Travail à faire –
**A.** Réécrivez plus brièvement le paragraphe de l'article sur Spock's Beard qui commence par « Suite au départ de Neal Morse », en conservant ses faits principaux.
**B.** D'après l'article sur Spock's Beard, quel groupe a l'habitude depuis quelques années de faire appel à ses fans pour financer ses albums ?
**C.** Poursuivez l'article sur Spock's Beard à partir de la dernière phrase du passage retenu.
──────── Passage retenu ────────
Spock’s Beard – Les rois du X

Suite au départ de Neal Morse, les Américains ont perdu ce petit poil de folie qui les rendait si séduisants et attrayants, sans toutefois jeter aux oubliettes leur qualité d’écriture. Avec X, les musiciens se mettent à nu et renouent enfin avec la fantaisie qui fit leur gloire d’antan.

Progressia : Pourquoi avoir pris cette décision de financer X vous-même tout en faisant appel à vos fans ? Marillion est coutumier du fait depuis quelques années mais qu’est-ce qui a pu motiver ce choix chez Spock’s Beard ?
──────── Informations ────────
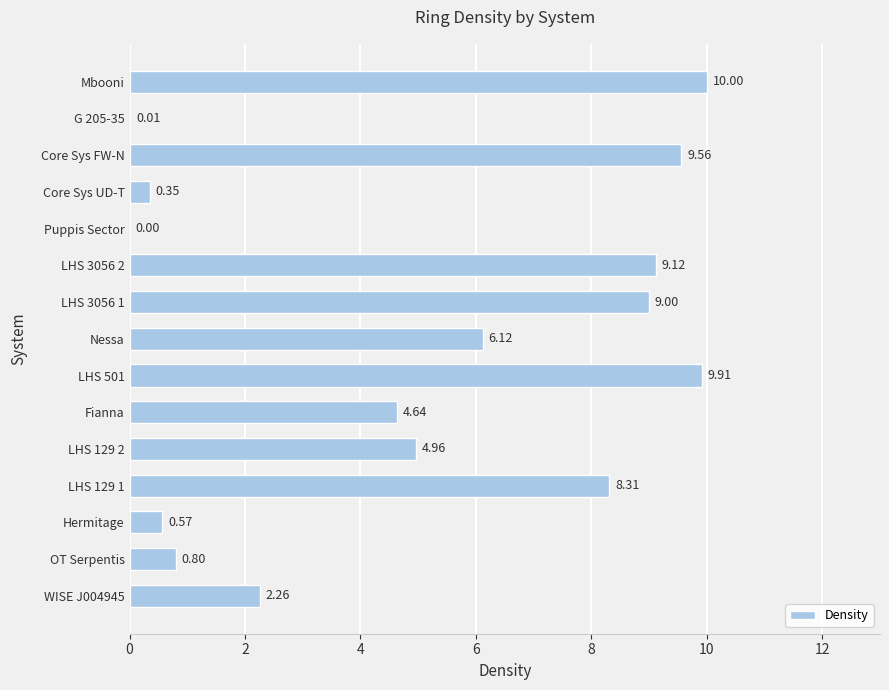

What is the change in value from Hermitage to Puppis Sector?

-0.6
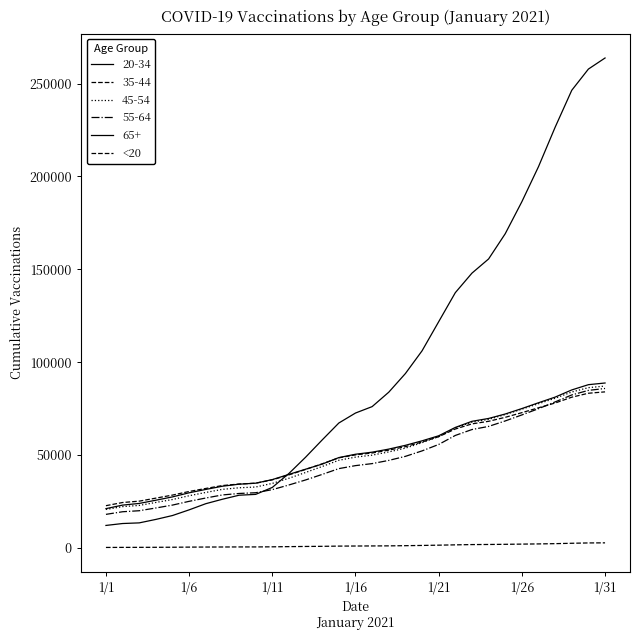

How many lines are shown in the chart?

6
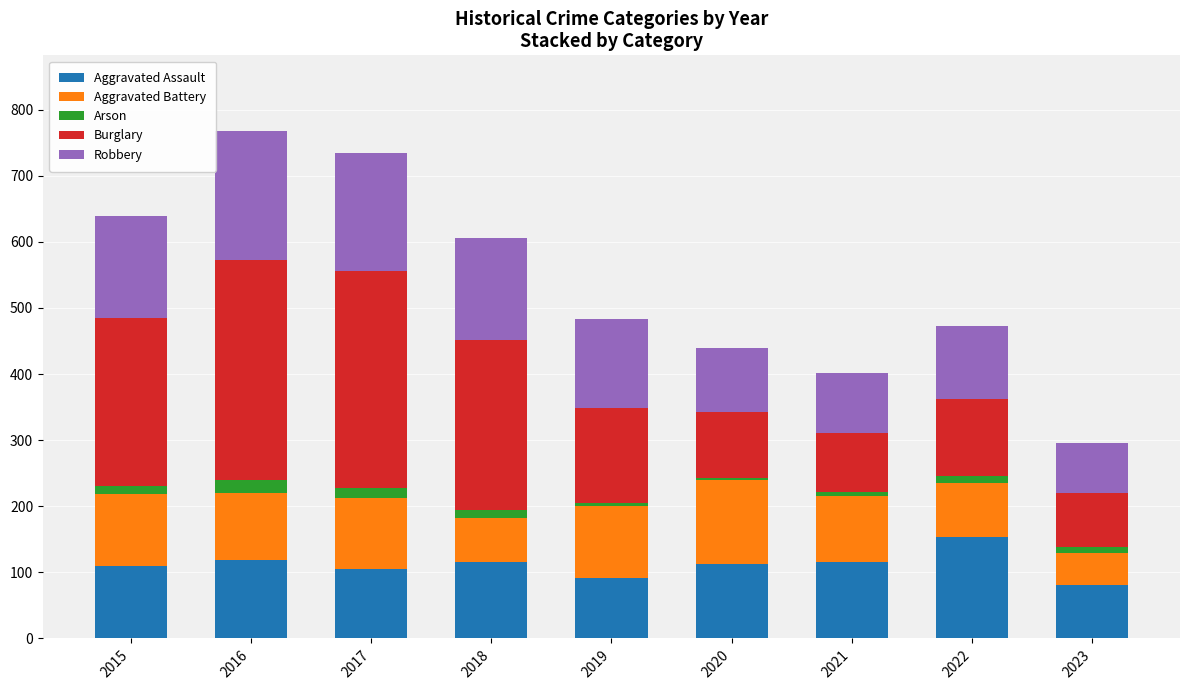

The Aggravated Assault series shows 110 at 2015. True or false?

True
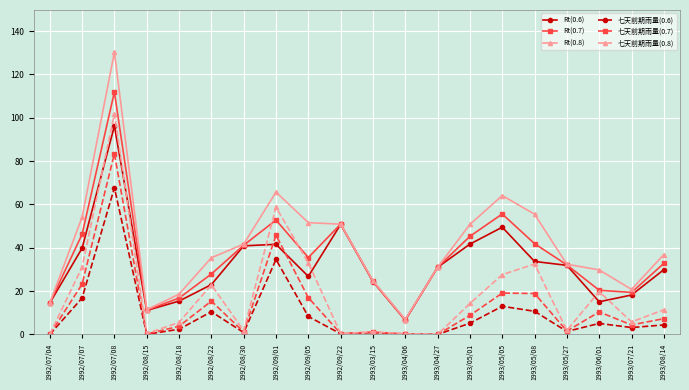

The Rt(0.8) series shows 51.6 at 1992/09/05. True or false?

True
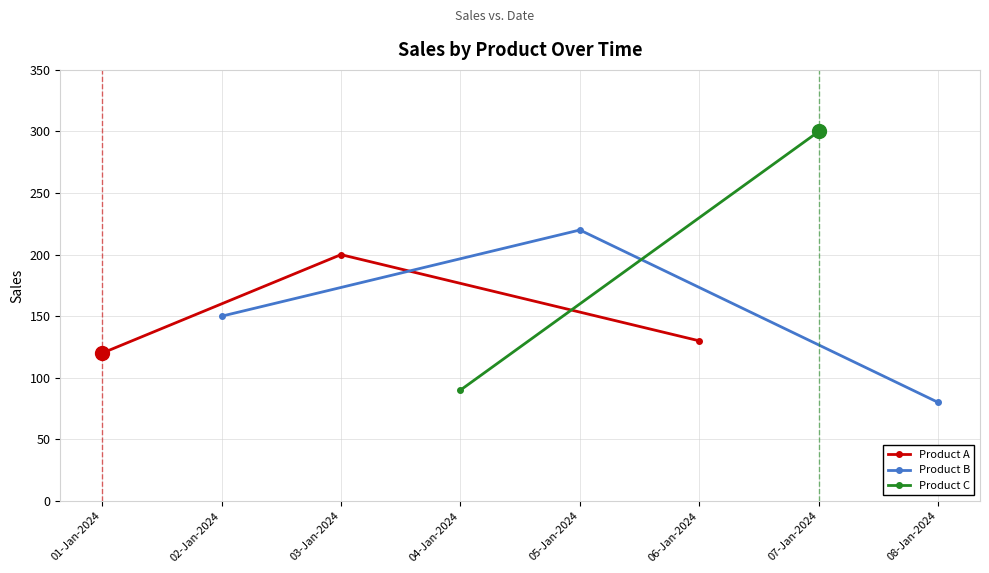

Which category has the lowest value in the Product A series?

01-Jan-2024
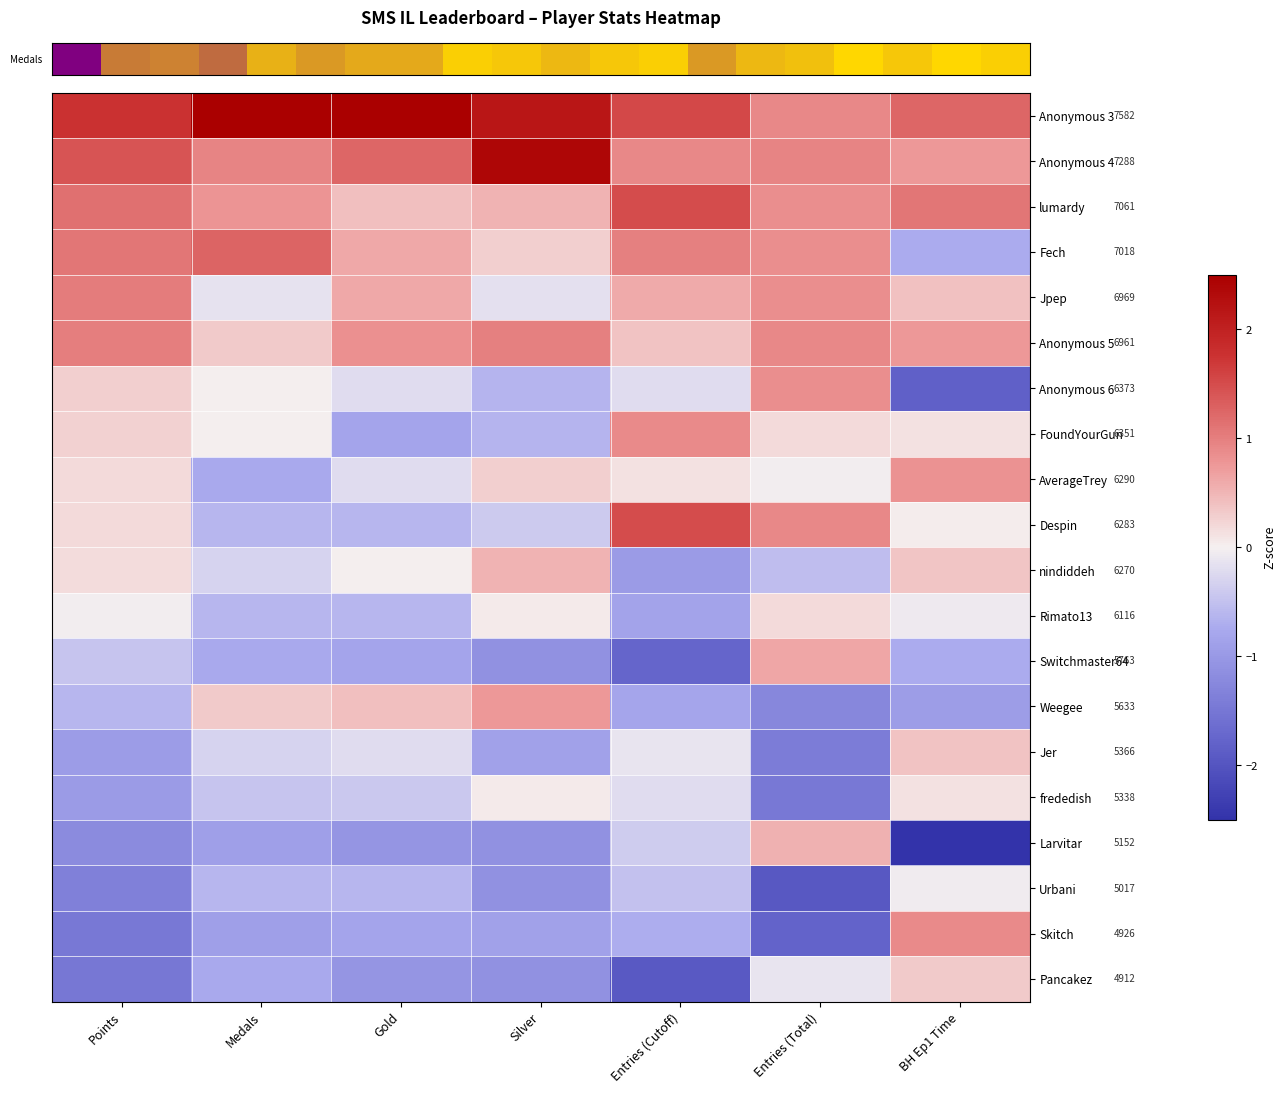

What is the difference between the highest and lowest values at BH Ep1 Time?

4.2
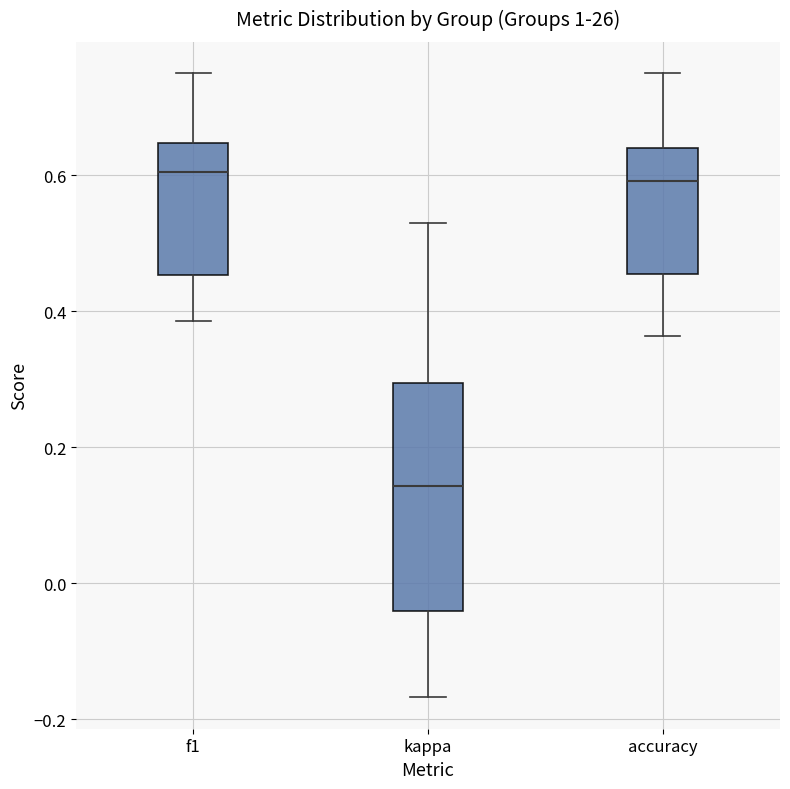

Comparing the boxes themselves (not the whiskers), which one is the tallest?

kappa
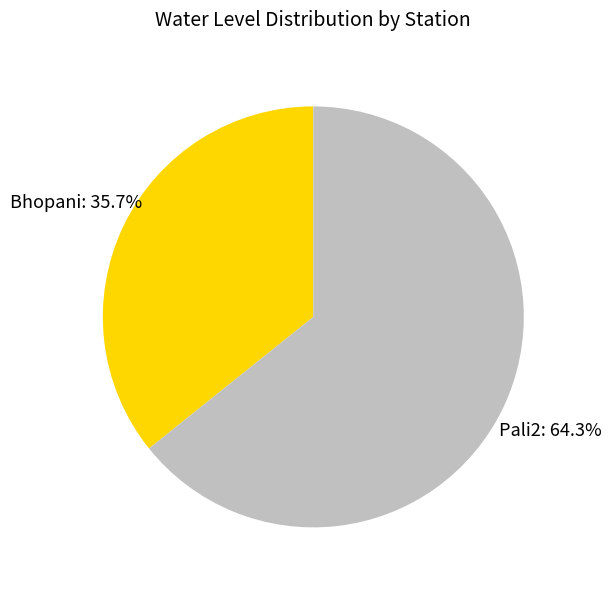

What is the majority slice?

Pali2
────────
Réponses attendues –
**A.** Après le départ de Neal Morse, les Américains ont perdu une part de leur folie séduisante sans sacrifier leur qualité d'écriture. Avec X, ils se mettent à nu et retrouvent la fantaisie qui fit leur gloire.

**B.** Marillion.

**C.**
Nick D’Virgilio : L’idée est venue de notre ami et coauteur John Boegehold. Cela faisait un certain temps que nous étions chez InsideOut Music et nous voulions sentir le vent du changement. Au départ, nous avons jeté cette idée sur notre site afin de prendre un peu la température, et voir si les fans étaient prêts à précommander le disque. Pour être honnête, les retours ont dépassé nos attentes les plus folles, à tel point que nous nous demandions jusqu’où cela irait. Nous avons reçu plus d’argent qu’un label ne nous en aurait donné en guise d’avance. Nous pourrons donc réitérer l’expérience, d’autant que notre public adore le disque – ça tombe bien, nous aussi – et je pense qu’il serait ravi de renouveler ce procédé.

Depuis Feel Euphoria, John Boegehold et Stan Ausmus sont présents en tant que coauteurs et compositeurs, mais plus surprenante encore est la présence de Neal Morse, crédité sur « The Emperor’s Clothes »…
Il faudrait poser la question à Alan [Morse], vu qu’il a écrit la majorité du titre. Je crois me souvenir qu’il se trouvait à Nashville où vit Neal, et qu’ils ont improvisé ensemble.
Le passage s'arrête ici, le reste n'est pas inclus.